Passerelles Synthèse • Volume 4 • Numéro 12 • 22 Novembre 2005
Hongkong en perspective : les Membres recalibrent leurs attentes et revoient leurs ambitions pour la conférence à la baisse.
Après avoir admis qu’ils restent trop divisés sur un cadre détaillé, de grande portée, pour les discussions commerciales du Cycle de Doha lors de la Conférence ministérielle de HongKong, du 13 au 18 décembre, les Membres tentent actuellement de déterminer exactement quels éléments pourraient entrer dans un accord qu’ils seraient être en mesure de mener à bien à HongKong.
Le directeur général de l’OMC, Pascal Lamy, a déclaré, le 10 novembre, lors d’une réunion des chefs de délégations : " Il n’y a pas de suffisamment de convergence entre les Membres sur le niveau d’ambition dans les domaines clés des négociations " pour que les présidents des groupes de négociation préparent " des ‘modalités complètes’, à savoir un texte ayant des chiffres ou des paramètres sur tous les éléments " de l’Ensemble de résultats du juillet 2004 (WT/L/579).

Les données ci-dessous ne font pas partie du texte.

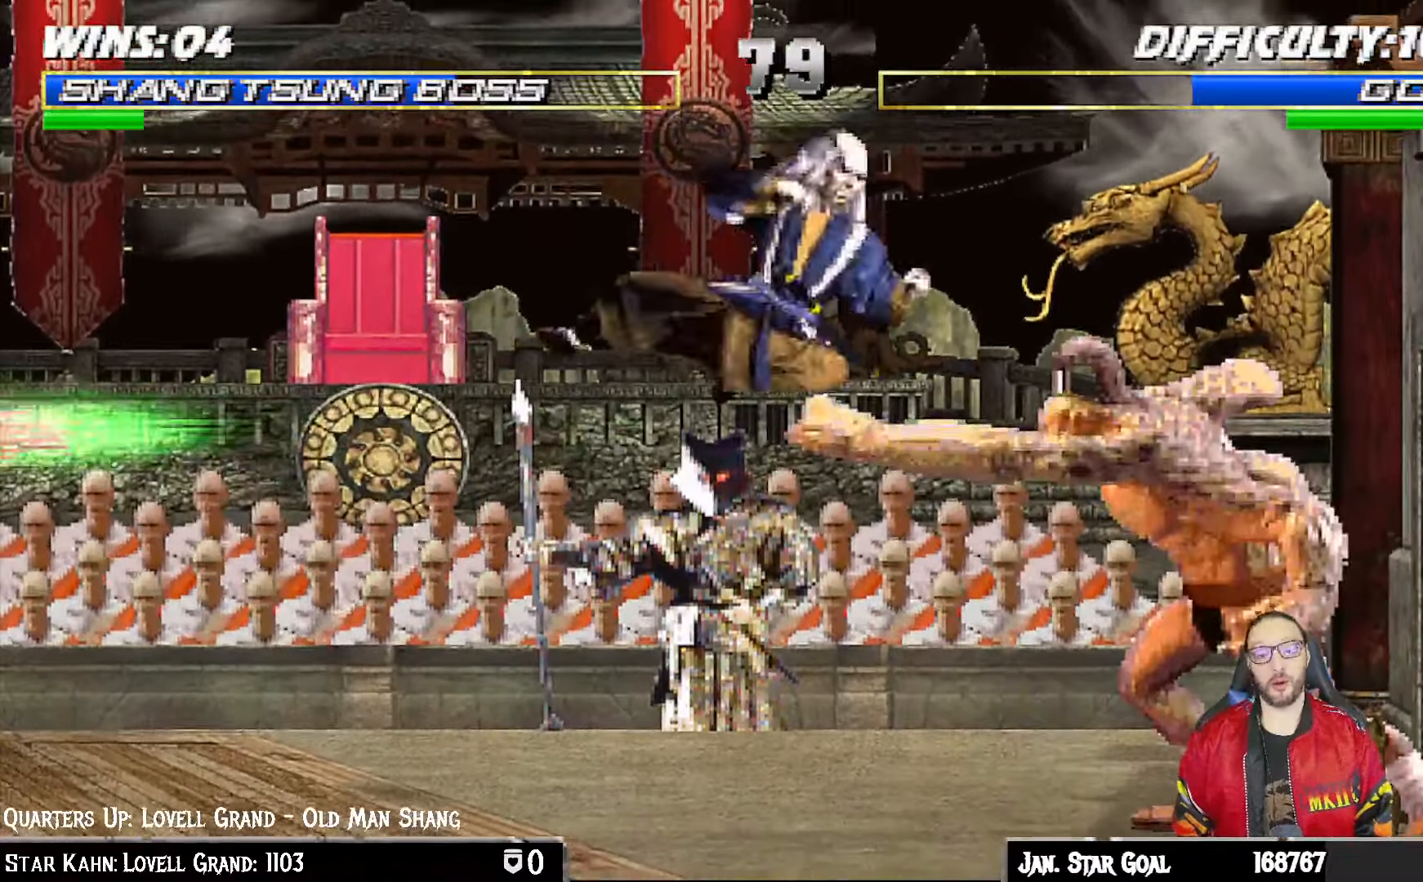
{"dt_ms": 500, "buttons": ["CROSS", "L1", "DPAD_LEFT"], "left_stick": "center", "right_stick": "center", "events": [[33, "SQUARE", "up"], [100, "SQUARE", "down"], [167, "DPAD_RIGHT", "down"], [183, "SQUARE", "up"], [250, "SQUARE", "down"], [300, "SQUARE", "up"], [317, "DPAD_RIGHT", "up"], [383, "SQUARE", "down"], [417, "DPAD_LEFT", "down"], [483, "CROSS", "down"], [483, "SQUARE", "up"]]}
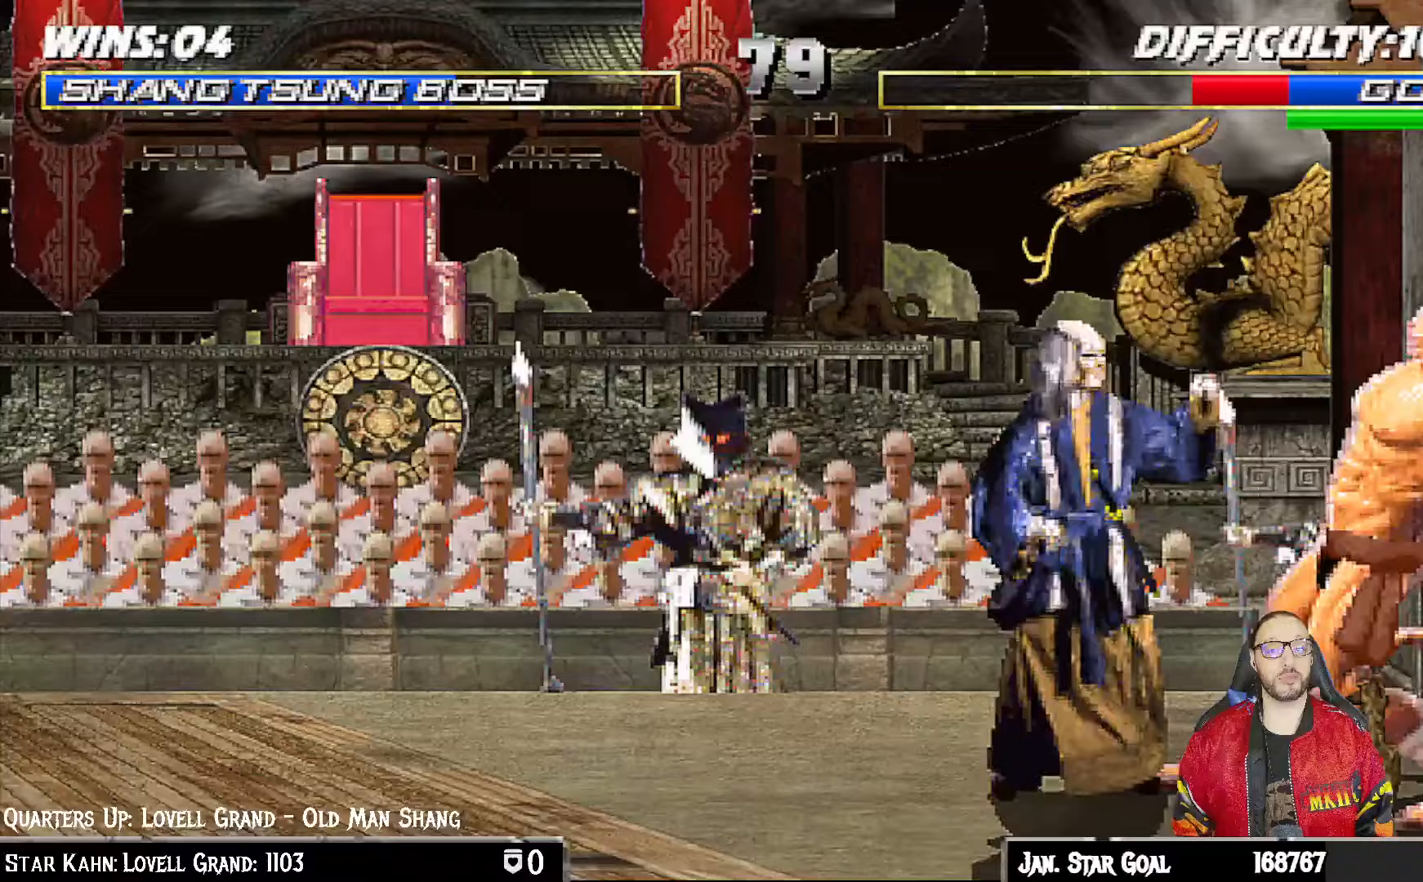
{"dt_ms": 500, "buttons": ["CIRCLE", "TRIANGLE", "L1", "DPAD_LEFT"], "left_stick": "center", "right_stick": "center", "events": [[117, "CROSS", "up"], [167, "TRIANGLE", "down"], [233, "CIRCLE", "down"], [283, "TRIANGLE", "up"], [383, "TRIANGLE", "down"], [450, "TRIANGLE", "up"], [500, "TRIANGLE", "down"]]}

Si l’élaboration de modalités complètes est impossible d’ici HongKong, a poursuivi Lamy, les Membres doivent ‘recalibrer’ leurs attentes pour le sommet et déterminer ce qu’ils devraient faire pour être en mesure de convenir des modalités complètes peu après. Il les a instamment appelés à donner aux présidents des groupes de négociation du Cycle de Doha une orientation sur les moyens d’élaborer un texte préliminaire à faire adopter par les ministres à HongKong, un texte qui préparerait le terrain pour passer à des modalités complètes.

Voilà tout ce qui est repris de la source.